Zamknęłam oczy. Wzięłam głęboki wdech, oparłam skrzypce na ramieniu i przesunęłam smyczkiem po strunach. Instrument wydał pierwszy dźwięk, wypełniając melodią aulę Lwowskiej Narodowej Uczelni Muzycznej, gdzie studiowałam od trzech lat. Dziś wypadał dzień mojego egzaminu końcowego. Na sali siedzieli nauczyciele, całe mnóstwo kolegów z roku, rodzice, a także kilku łowców talentów z najlepszych europejskich konserwatoriów.

Czy odczuwałam strach? Tremę? Stres?

Skąd... Takie sytuacje nie potrafiłyby wytrącić mnie z równowagi, nawet gdyby usilnie próbowały.

Ubrana w elegancką, czerwoną sukienkę oraz niebotycznie wysokie szpilki poruszałam się lekko w rytm muzyki. „To Forgive, But Not Forget" rozbrzmiewało coraz głośniej, w miarę jak docierałam do kolejnych nut, a każda kolejna przyprawiała o dreszcze i gęsią skórkę.

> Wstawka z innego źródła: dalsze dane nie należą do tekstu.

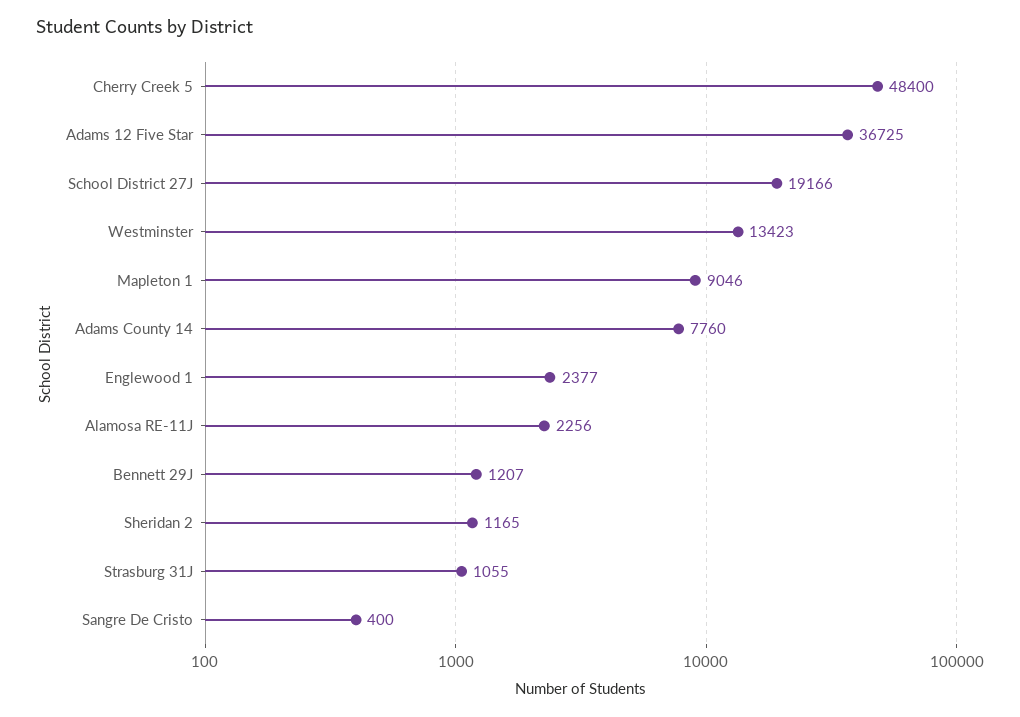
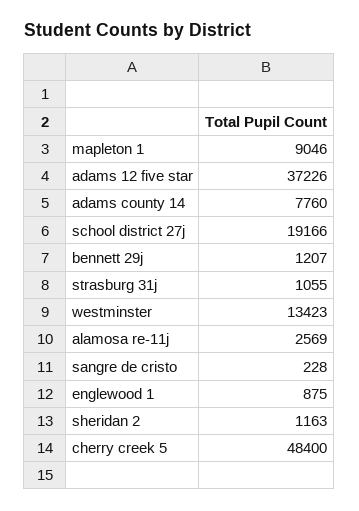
  {
    "Cherry Creek 5": 48400,
-   "Adams 12 Five Star": 36725,
+   "Adams 12 Five Star": 37226,
    "School District 27J": 19166,
    "Westminster": 13423,
    "Mapleton 1": 9046,
    "Adams County 14": 7760,
-   "Englewood 1": 2377,
+   "Englewood 1": 875,
-   "Alamosa RE-11J": 2256,
+   "Alamosa RE-11J": 2569,
    "Bennett 29J": 1207,
-   "Sheridan 2": 1165,
+   "Sheridan 2": 1163,
    "Strasburg 31J": 1055,
-   "Sangre De Cristo": 400
+   "Sangre De Cristo": 228
  }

Spojrzałam na ojca. Siedział w pierwszym rzędzie. Z jego twarzy biła prawdziwa duma. Widziałam u niego uśmiech, który był zarezerwowany wyłącznie na specjalne okazje. Ja też się uśmiechnęłam, bo czułam ekscytację z faktu, jak łatwo potrafiłam oczarować tłumy. Miałam to po prostu we krwi, jakbym została do tego stworzona.

Przyciskałam smyczek mocniej, pociągałam nim szybciej, dostosowując tempo do uderzeń swojego serca. Dźwięki wylewały się jeden za drugim i wprawiały widownię w błogi stan upojenia. Doskonale zauważałam ich reakcje oraz miny, które wyrażały zadowolenie.

I o to chodziło.

***

Ukłoniłam się i zeszłam z podwyższenia, odprowadzana gromkimi brawami. Jak tylko odłożyłam skrzypce do futerału, od razu znalazłam się w szerokich ramionach taty.

– Katio, kochanie! – Ojciec ucałował oba moje policzki. – Byłaś niesamowita!

Uniosłam kąciki ust. No jasne, że byłam!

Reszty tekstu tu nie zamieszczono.